今回の新作は、小児臓器移植実施施設を舞台に、命のともしびを照らす「愛」の物語。フランスからやってきたレシピエント移植コーディネーター・コリーが、脳死ドナーの家族や臓器提供を待つ少年少女とその家族と関わりながら、命の尊さと向き合う。同時に、突然失踪した恋人の行方を追うコリーの姿を通じて、愛と喪失、希望を描く。
これまで『あん』(15年)ではハンセン病を抱える女性、『光』(17年)では視力を失っていく男性、『朝が来る』(20年)では特別養子縁組の夫婦を取り上げ、社会的偏見や喪失の中で、他者との関係性を通して救われる「愛のかたち」を描いてきた河瀬監督。本作でも、深い人間ドラマを通じて命と愛の意味を問いかける。
撮影期間は24年6月から11月。兵庫、大阪、奈良、岐阜、屋久島、パリとロケーションを転々としながら実施された。小児臓器移植に携わる実際の医療関係者たちが、現在の日本が抱える臓器移植の問題点をディスカッションするシーンや、移植手術シーンなどはドキュメントとして撮影され、それをドラマの中に巧みに取り込むことによって物語にリアリティと臨場感を持たせている。
主人公・コリーを演じるのは、ポール・トーマス・アンダーソン監督『ファントム・スレッド』(17年)への出演をきっかけに国際的な名声を獲得したヴィッキー・クリープス。臓器移植の現場で命と向き合いながら、失踪した恋●の●跡を辿る姿は忘れることのできない印象を残す。コリーの恋人であり、突然失踪する迅を寛一郎が演じる。
■ストーリー
国際人材交流事業の一環で日本へやってきたフランス人女性コリー(ヴィッキー・クリープス)は、臓器の移植を必要とする人と関わるレシピエント移植コーディネーターとして、日本で数少ない小児心臓移植実施施設の病院でサポートスタッフとして働き始める。
移植を待つ重症の小児を多く受け持つその病院では、限られた人員で必死に日々の業務をこなし、切実な状況にある患者やその家族と向き合っていた。コリーはそうした厳しい環境の中でも、患者家族をはじめ、従事する医師や看護師、コーディネーター、保育士や院内学級の先生らと触れ合ううちに、移植医療をめぐる人々の輪のあたたかさを再認識していく。
しかし、そんな彼女の心を支えてくれていた屋久島で出逢った恋人・迅(寛一郎)が、ある日なんの前触れもなく同居していた家から消えてしまう…。
■監督・脚本:河瀬直美コメント
この度、映画を本当に愛してやまないロカルノ国際映画祭の選考委員の皆様に本年度のコンペ部門のクロージングフィルムに選んでいただきましたことを大変光栄に思います。思い返せば、2000年公開の『火垂』がロカルノで受賞したことは私にとってとても美しい忘れられない想い出です。25年の月日を経て、またロカルノに戻って来れたことに感謝しています。

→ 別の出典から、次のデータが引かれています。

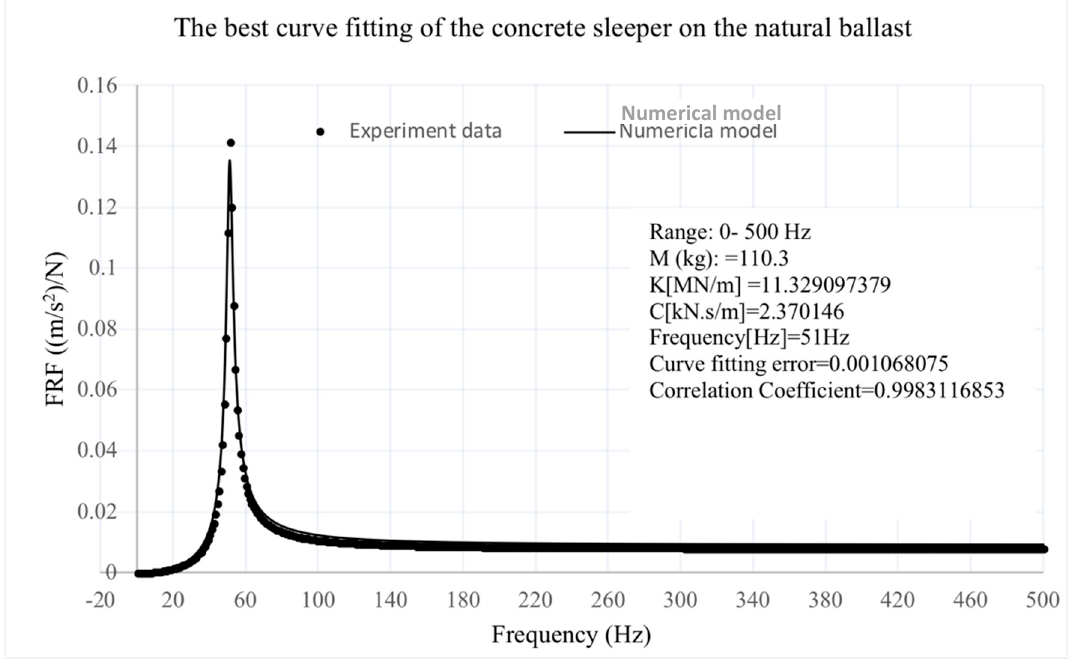
Figure 14. Curve fitting.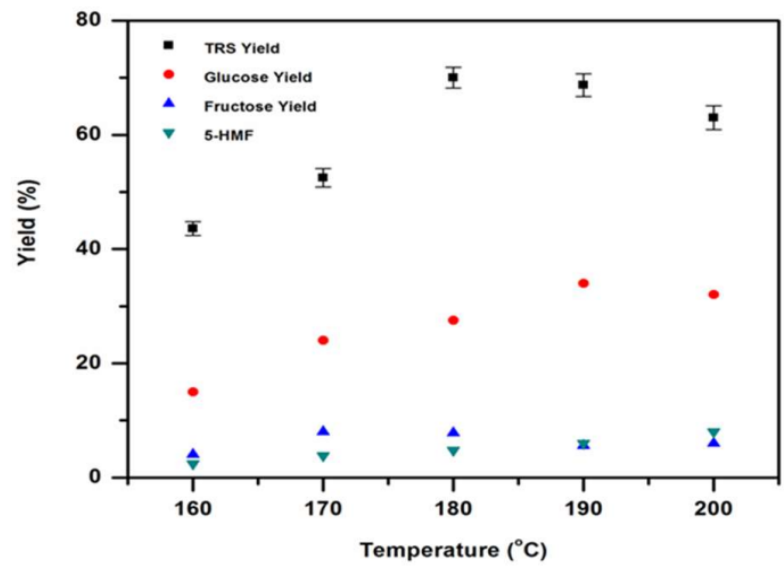
Figure 4. Effect of hydrolysis temperature on TRS yield (catalyst-to-substrate ratio of 2:1 ( w / w ) and 180 min of reaction time) .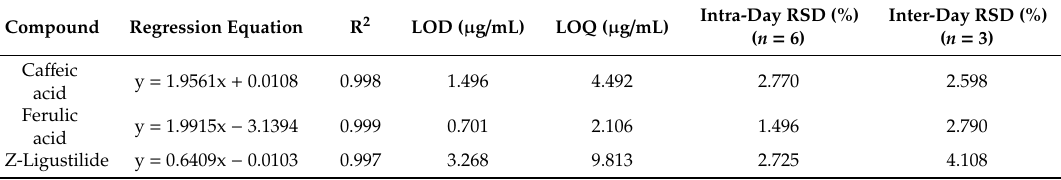
Table 2. Calibration curves, detection limits and quantification limits (n = 6) of the three chemical markers in Danggui by UPLC-PDA.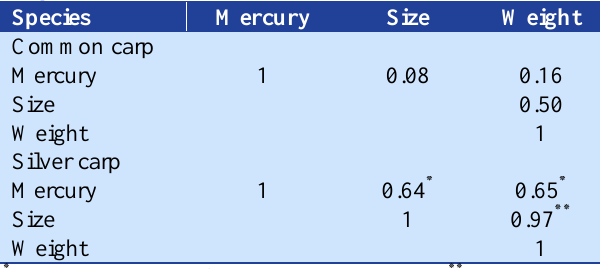
Table 3. Correlation of size, weight, and metals levels in the muscle of common carp and silver carp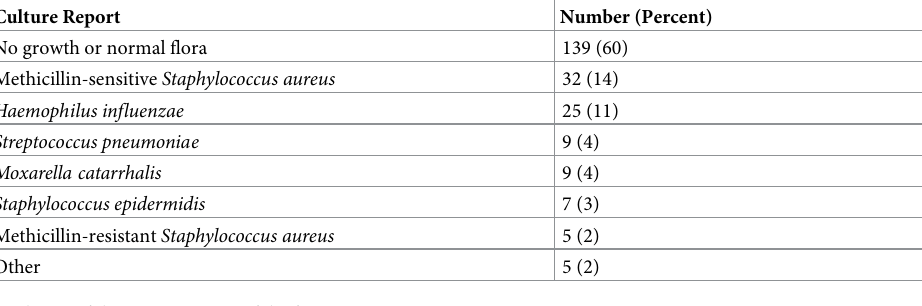
Table 7. Bacterial colonization (cid:3)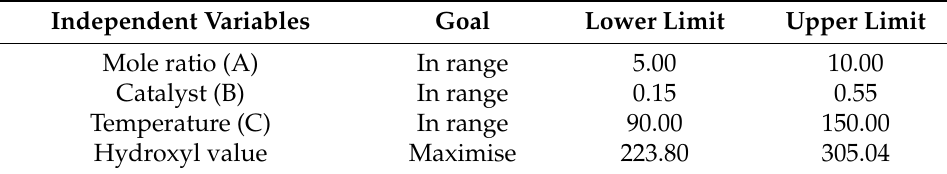
Table 4. Constraints applied for optimisation.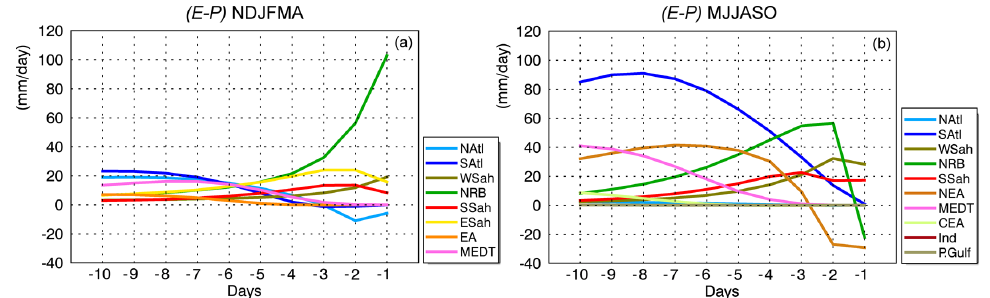
Figure 6. Climatological absolute daily (1–10 days) values of (E – P) integrated using a backward analysis from the NRB considering moisture sources for NDJFMA ( a ) and MJJASO ( b ) for the period 1980–2014. The acronyms of the sources regions correspond with those given in Figure 5.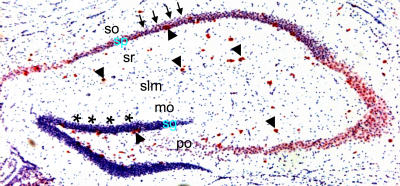
CB1 Expression Levels Vary Widely in the Mouse Hippocampal Formation.In cortex, CB1 mRNA is highly expressed in a very restricted set of interneurons and more moderately expressed in a broader population of principal neurons. A representative coronal section through the hippocampal formation of mouse brain is shown. Nonradioactive in situ hybridization was used to identify CB1 mRNA-containing cells. The very highest levels (darkest red) are found in a restricted subset of cells (arrowheads) that are distributed throughout the hippocampal formation. Other studies have shown these to be CCK-containing GABAergic interneurons. Intermediate levels (light pink) are found in the principal neurons of CA1 (arrows) and CA3. Dentate granule cells (asterisks) do not express CB1 mRNA and provide a measure of the background inherent in this technique. Nuclei are identified by toluidine blue counterstaining. This general pattern of expression is recapitulated throughout the neocortex and amygdala. mo, molecular layer; po, polymorphic layer; sg, granule cell layer; slm, stratum lacunosum; so, stratum oriens; sp, stratum pyramidale; sr, stratum radiatum. (Original image provided by Martin Häring.)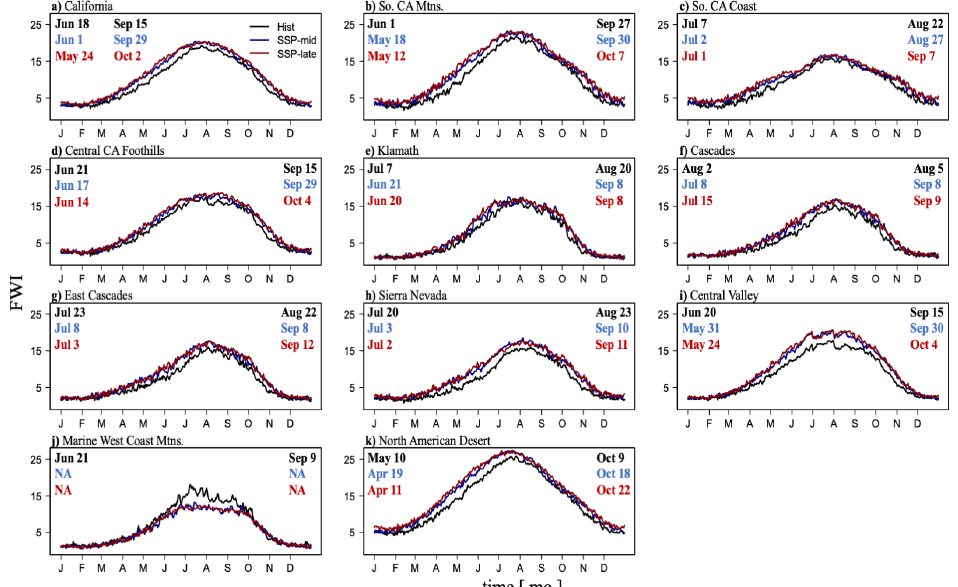
Figure 11. Thirty-year average Julian day Fire Weather Index value by ecoregion. The black, blue, and red lines represent the historical, mid-century, and late-century averages, respectively. The color-coded text shows the average date for each respective time period that FWI exceeds ( left ) and falls below ( right ) a value of 15. ( a ) California; ( b ) Southern California Mountains; ( c ) Southern California Coast; ( d ) Central California Foothills; ( e ) Klamath; ( f ) Cascades; ( g ) East Cascades; ( h ) Sierra Nevada; ( i ) Central Valley; ( j ) Marine West Coast Mountains; ( k ) North American Desert. Studies show that the role of temperature and humidity are strongest in FWI, with precipitation and wind speed playing important, but secondary roles [30,31]. However, our results indicated that the increase of VPD in the mid- and late-century periods was much greater than FWI, especially in the MWCM, which experienced a decrease in sum-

■新作に寄せたロカルノ映画祭のアーティスティックディレクターのGiona A.Nazzaro氏からのメッセージ
「水のように、音を立てずに深く掘り下げ沈黙を恐れず、耳を傾ける映画を作ってくれてありがとう」
■コリー役:ヴィッキー・クリープスのコメント
When I make a movie, I follow an invisible thread - one woven into the larger tapestry of dreams. This particular thread led me deep into the ancient forests of Yakushima and back into the gentle heart of childhood. I walked the delicate line between ghosts and reality, drawn by the mystery of love.

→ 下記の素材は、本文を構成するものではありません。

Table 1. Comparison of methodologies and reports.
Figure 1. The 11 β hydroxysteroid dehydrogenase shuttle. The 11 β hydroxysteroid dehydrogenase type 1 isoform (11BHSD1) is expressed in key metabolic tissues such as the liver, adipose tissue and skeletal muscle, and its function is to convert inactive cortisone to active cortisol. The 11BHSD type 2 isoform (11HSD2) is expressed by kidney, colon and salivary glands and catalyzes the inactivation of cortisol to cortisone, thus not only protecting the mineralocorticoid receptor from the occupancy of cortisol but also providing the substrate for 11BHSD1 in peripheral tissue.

映画を作るとき、私は目に見えない一本の糸をたどります――夢という大きな織物に織り込まれていく糸です。今回、糸は、私を屋久島の太古の森の奥深くへと導き、そして幼い頃のやさしい心へと連れ戻してくれました。幽霊と現実のあいだの繊細な境界線を歩きながら、私は愛という謎に引き寄せられていきました。
■迅役:寛一郎のコメント
諸行無常。
何かこの作品に込められたテーマのような気がしています。
この作品は自分にとって挑戦でした。
言語、さまざまな自然での撮影、新たな人との出会いで、たくさんの学びと、この現場でしか体験できない経験をさせてもらいました。
そんな作品がこうしてロカルノ国際映画祭に招待していただいた事を光栄に思います。
関わったたくさんの人たちの努力が報われる気がします。
そしてこの作品が世界の人に見ていただけることに喜びを感じています。